Nutritional Debate: Is It The Beneficial Egg For Your Health?

Kobe versus Michael Jordan.

Angelina versus Jennifer.

Whole eggs versus egg whites?

In the world of nutrition, few debates have raised as much thorn as the egg. For almost 40 years, researchers have tried to determine if your omelets, scrambled eggs and tortillas are really healthy. The argument against has always revolved around two simple factors: the egg is high in fat and cholesterol. Thus, it would be easy to assume that removing the yolk or avoiding eggs altogether is part of any diet plan to get fit. However, a closer look at this research reveals that the real debate over the egg is in why there is any doubt about its health benefits. In fact, a quick look at the most common myths shows that making eggs a standard part of your diet is one of the best decisions you could make.

Myth: eggs make you fat. Fact: Eggs are an excellent food for weight loss

You may have heard that eating eggs will make you fat because 60 percent of the calories in this food come from fat. However, eating fats does not make you fat and the egg is a food with controlled calories, designed to maximize weight loss, not to prevent it. An egg has only about 70 calories, with an excellent balance of six grams of protein and five grams of fat. The combination of proteins and fats increases the satiety hormones (the ones that tell your brain that you are full). Egg protein also causes your body to generate the hormone glucagon, which stimulates your body to release and use stored carbohydrates and fats.

To prove this, compare eggs with rice cakes, a classic "dietary" food. Two rice cakes contain 70 calories, but no protein or fat. These calories come from 14 grams of refined carbohydrates with fat cells and a high glycemic index, which makes these cakes a much less desirable option.

Myth: eggs increase your cholesterol. Fact: eggs do not affect cholesterol levels.

Reducing blood cholesterol levels has been a primary public health mission for decades. It would make a lot of sense that if you wanted to reduce the amount of cholesterol in your bloodstream, you would decrease the amount of cholesterol you consume. It is for this reason that the eggs have been classified as dangerous, since they contain approximately 200 mg per serving.

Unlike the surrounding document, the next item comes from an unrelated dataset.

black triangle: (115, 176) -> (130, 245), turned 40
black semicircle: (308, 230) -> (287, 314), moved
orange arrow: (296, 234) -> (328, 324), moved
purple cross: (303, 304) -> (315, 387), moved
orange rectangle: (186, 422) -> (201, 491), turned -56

The problem: dietary cholesterol does not actually raise cholesterol levels as much as you might think. In fact, only 30 percent of people experience significant increases in their cholesterol levels after following a diet with high contents of this compound.Harvard researchers studied the eating habits of more than 100,000 people, and concluded that daily egg consumption in healthy individuals did not increase the risk of coronary heart disease. What's more, a study from the University of Connecticut found that eating three eggs a day as part of a low-carb diet improved DHL ("good" cholesterol) levels without any negative health effects.

Myth: only egg white should be eaten. Fact: Enjoy the whole egg, with yolk included

The "just eat the egg white" movement was created from the massive initiative to eliminate all cholesterol and possible fats from the American diet, in order to combat heart disease and obesity. An egg white contains pure protein (3.5 grams per egg); the rest of the nutrients, proteins and fats are hidden in the yolk, which means that this is the most nutritious part. The egg yolks contain 240 mg of leucine, the only amino acid responsible for activating your genetic switch for muscle development.

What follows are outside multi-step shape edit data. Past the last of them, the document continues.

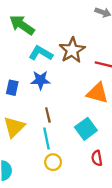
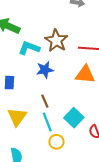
blue star: (40, 80) -> (45, 70), moved
cyan square: (86, 129) -> (74, 118), moved

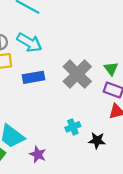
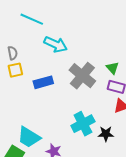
cyan arrow: (29, 42) -> (56, 44), moved
cyan cross: (73, 127) -> (83, 124), size x1.6

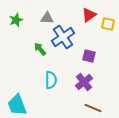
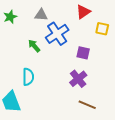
yellow square: (108, 24) -> (102, 29), moved
cyan semicircle: (51, 80) -> (28, 77), moved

But egg yolks are much more than just a nutrient for muscle development. They also include choline, essential for the functions of cell membranes; cholesterol, which serves as a molecular framework for multiple hormones in the body; and vitamins A, D and E. You can also consume eggs that come from chickens fed omega-3; the high content of this substance in the feed of these hens enriches the omega-3 fats of the yolk of the egg, also giving you 150 mg of long chain omega-3 DHA fat. Enjoy the whole egg to take advantage of all its nutritional benefits.

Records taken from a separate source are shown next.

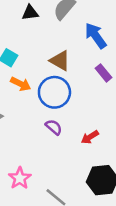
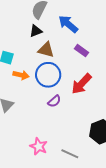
black triangle: (30, 13) -> (36, 31), moved
purple semicircle: (54, 127) -> (54, 101), turned 112
red arrow: (90, 137) -> (81, 84), moved, size x1.6

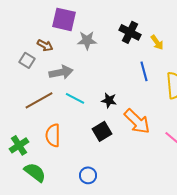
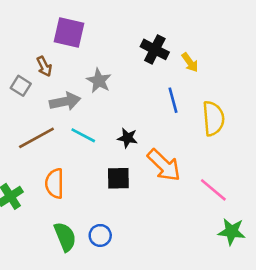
gray star: (87, 40) -> (99, 81), moved, turned 30
brown arrow: (45, 45) -> (44, 66), turned 35
black square: (102, 131) -> (118, 178), turned 30
green semicircle: (35, 172) -> (65, 237), moved, turned 30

Myth: eating raw eggs gives you more nutrients. Reality: cook your eggs to ensure access to all their nutrients.

Since Rocky consumed raw eggs as part of his preparation to defeat Apollo Creed, the tradition of eating eggs in this way has attracted many nutritionists. However, studies claim that the only thing you will get from this eating style is a list of health problems, without the benefits. A highly-promoted benefit of eating raw eggs is that you digest cholesterol in its non-oxidized form. However, oxidation of egg cholesterol during cooking is minimal, and they are further reduced if you cook your eggs at a lower temperature. Eating raw eggs has also been recommended to prevent the degradation of the beneficial lutein and zeaxanthin. However, studies from the "American Journal of Clinical Nutrition" and the "Nutrition Magazine" show that consuming cooked eggs generates increases in the levels of lutein and zeaxanthin in the blood.

On the other hand, raw eggs contain a compound called avidin, which binds and prevents the absorption of biotin, an essential nutrient.Cooking the eggs deactivates avidin, making it biochemically useless. Also, although only one in 10,000 eggs is contaminated with salmonella, cooking them properly will effectively kill any salmonella bacteria present, and significantly reduce the risk of any foodborne disease that may exist.

Video Tutorial: Are Eggs Healthy or Unhealthy?.